Frasch applied for a patent for an invention of a new and useful improvement in the art of making salt by evaporation of brine. He expressed his alleged invention in six claims, three of which were for the process of removing incrustation of calcium sulphate from brine-heating surfaces, and three of them were for an apparatus for use in the process.
At the time when the application was fired, Rule 41 of the Patent Office did not permit the joinder of claims for process and claims for apparatus in one and the same application. The examiner required division between the process and apparatus claims, and refused to act upon the merits. An appeal was taken to the examiners in chief, but the examiner refused to forward it. A petition was then filed asking the Commissioner of Patents to direct that the appeal be heard. The Commissioner held that the examiner was right in refusing to forward the appeal. From that decision appeal was taken to the Court of Appeals of the District, which held that it did not have jurisdiction to entertain it. Frasch then filed a petition in this Court for a mandamus directing the Court of Appeals to hear and determine the appeal, which petition was dismissed. Ex Parte Frasch, 192 U. S. 566.
But in United States ex Rel. Steinmetz v. Allen, 192 U. S. 543, it was held that Rule 41, as applied by the Commissioner, was invalid, and that the remedy for his action was by mandamus in the Supreme Court of the District to compel the Commissioner to act. Accordingly, the proceedings in the present case were resumed in the Patent Office, and the applicant asked the Commissioner to direct that the appeal theretofore taken to the examiners in chief be heard by them. The Commissioner granted this petition. The primary examiner furnished the required statement and a supplementary statement of the grounds of his decision requiring division. The examiners in chief affirmed the decision of the primary examiner "requiring a division of these claims for an art and for an independent machine used to perform the art;" one examiner in chief, dissenting, held that division should not be required.
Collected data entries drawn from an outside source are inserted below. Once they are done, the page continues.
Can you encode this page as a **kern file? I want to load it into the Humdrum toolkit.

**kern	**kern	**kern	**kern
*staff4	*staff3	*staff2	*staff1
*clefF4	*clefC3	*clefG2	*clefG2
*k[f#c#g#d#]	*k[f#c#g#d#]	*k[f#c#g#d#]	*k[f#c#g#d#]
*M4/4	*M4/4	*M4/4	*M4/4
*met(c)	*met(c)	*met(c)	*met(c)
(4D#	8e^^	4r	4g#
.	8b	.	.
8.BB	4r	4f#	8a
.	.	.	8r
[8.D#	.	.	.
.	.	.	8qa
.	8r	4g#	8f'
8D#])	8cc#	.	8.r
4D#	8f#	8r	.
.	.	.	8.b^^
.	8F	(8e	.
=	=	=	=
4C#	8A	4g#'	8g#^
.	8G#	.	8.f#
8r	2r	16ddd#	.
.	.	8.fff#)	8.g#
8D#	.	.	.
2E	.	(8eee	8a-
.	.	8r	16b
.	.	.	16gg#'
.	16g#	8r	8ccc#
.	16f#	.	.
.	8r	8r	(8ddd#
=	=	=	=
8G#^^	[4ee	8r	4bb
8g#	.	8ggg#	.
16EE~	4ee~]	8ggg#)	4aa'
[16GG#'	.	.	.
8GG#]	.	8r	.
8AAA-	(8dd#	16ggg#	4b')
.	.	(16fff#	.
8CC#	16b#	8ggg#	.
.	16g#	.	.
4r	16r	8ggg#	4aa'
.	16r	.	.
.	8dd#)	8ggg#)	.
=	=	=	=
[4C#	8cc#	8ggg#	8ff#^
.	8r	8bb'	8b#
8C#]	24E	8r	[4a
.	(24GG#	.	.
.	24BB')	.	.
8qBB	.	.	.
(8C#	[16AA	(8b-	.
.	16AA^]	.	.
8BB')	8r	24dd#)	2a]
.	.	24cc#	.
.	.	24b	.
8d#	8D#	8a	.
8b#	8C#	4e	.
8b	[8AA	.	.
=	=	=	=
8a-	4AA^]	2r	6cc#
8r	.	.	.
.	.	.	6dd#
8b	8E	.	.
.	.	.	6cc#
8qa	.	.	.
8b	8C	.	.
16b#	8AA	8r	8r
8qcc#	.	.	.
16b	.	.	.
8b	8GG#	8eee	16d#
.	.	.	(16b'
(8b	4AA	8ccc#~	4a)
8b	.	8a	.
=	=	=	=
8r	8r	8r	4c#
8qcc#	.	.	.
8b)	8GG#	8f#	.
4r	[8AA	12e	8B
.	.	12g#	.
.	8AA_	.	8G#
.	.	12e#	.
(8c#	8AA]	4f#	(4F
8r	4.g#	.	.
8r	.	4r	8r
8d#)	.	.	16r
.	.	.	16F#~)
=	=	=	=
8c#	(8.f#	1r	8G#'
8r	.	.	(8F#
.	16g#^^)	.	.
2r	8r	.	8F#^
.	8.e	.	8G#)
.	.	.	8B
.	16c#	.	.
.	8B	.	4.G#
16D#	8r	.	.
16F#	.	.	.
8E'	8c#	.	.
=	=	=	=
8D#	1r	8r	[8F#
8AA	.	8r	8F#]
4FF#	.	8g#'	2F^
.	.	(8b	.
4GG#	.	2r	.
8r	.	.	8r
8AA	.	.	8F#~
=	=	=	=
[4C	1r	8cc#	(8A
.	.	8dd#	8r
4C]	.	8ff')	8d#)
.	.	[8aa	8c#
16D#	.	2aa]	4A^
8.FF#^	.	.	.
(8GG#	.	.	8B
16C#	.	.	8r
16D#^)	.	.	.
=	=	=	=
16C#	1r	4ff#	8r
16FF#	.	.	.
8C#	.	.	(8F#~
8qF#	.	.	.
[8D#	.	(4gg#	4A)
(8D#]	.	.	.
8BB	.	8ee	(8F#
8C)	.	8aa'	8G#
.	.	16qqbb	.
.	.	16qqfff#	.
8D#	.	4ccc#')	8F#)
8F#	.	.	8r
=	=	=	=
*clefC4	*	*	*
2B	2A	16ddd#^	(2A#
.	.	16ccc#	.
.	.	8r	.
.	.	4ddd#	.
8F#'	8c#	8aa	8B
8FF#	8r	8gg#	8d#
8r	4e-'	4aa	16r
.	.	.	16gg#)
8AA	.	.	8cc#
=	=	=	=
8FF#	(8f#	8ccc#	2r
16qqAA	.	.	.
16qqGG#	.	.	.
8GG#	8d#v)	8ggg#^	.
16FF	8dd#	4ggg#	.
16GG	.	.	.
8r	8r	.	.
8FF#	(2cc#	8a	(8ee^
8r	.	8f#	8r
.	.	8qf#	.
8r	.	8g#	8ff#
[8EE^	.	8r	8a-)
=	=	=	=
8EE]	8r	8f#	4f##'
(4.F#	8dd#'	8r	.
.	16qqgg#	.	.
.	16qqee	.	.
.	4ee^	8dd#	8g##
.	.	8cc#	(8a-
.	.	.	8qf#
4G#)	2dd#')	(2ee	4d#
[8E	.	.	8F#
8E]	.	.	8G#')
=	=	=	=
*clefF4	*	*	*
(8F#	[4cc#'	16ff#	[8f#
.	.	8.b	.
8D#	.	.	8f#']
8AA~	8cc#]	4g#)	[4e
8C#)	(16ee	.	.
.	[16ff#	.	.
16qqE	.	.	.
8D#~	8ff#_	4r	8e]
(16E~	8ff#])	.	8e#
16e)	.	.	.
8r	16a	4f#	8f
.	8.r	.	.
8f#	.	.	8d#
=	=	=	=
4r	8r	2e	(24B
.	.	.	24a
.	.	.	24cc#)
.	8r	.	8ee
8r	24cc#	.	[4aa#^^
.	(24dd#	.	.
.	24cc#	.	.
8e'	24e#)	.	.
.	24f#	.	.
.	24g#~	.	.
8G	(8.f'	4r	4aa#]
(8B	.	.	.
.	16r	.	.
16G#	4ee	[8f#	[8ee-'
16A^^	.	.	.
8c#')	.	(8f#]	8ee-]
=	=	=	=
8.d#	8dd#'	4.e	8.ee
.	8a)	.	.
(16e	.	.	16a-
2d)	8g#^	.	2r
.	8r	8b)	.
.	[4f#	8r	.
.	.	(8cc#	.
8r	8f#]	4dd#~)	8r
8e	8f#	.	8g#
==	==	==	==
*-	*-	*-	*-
On appeal to the Commissioner, he affirmed the examiners in chief in part only -- that is to say, he held that Process Claim No. 1 must be divided from the other process claims and the apparatus claims, but that Process Claims Nos. 2 and 3 and the Apparatus Claims Nos. 4, 5, and 6 might be joined in one application. Rehearing was denied, and an appeal was taken to the Court of Appeals for
the District of Columbia, which affirmed the decision of the Commissioner of Patents for reasons given at large in an opinion, and directed the clerk of the court to "certify this opinion and proceedings in this Court in the premises to the Commissioner of Patents, according to law."
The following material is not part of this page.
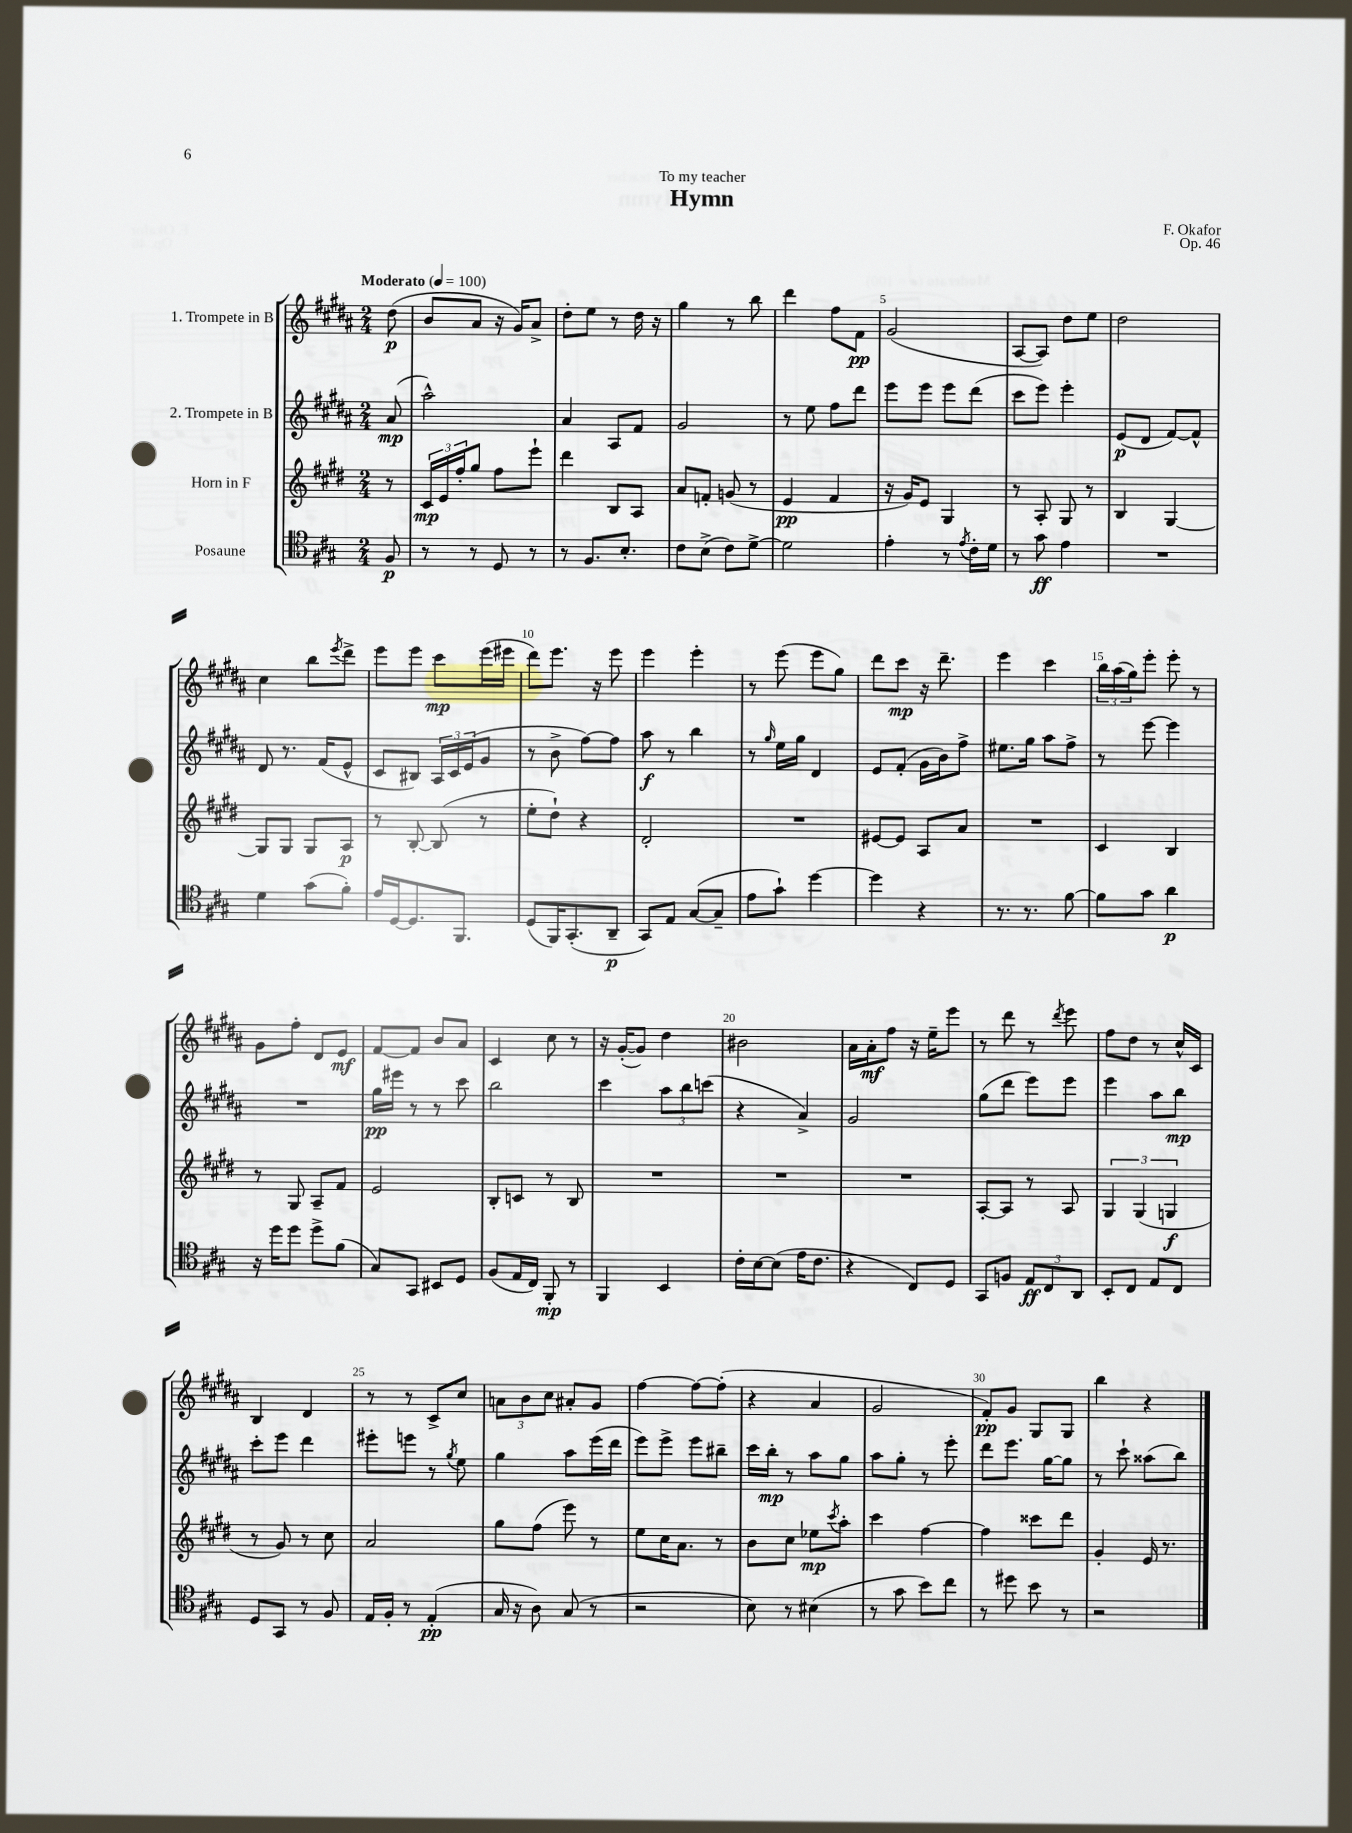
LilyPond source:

An appeal and a writ of error were allowed, the court stating through Mr. Chief Justice Shepard:
"We are inclined to the view that this case is not appealable to the Supreme Court of the United States, but, as the question has never been directly decided, so far as we are advised, we will grant the petition in order that the question of the right to appeal in such a case may be directly presented for the determination of the court of last resort."
The record was filed January 25, 1907, and on February 4 a petition for certiorari.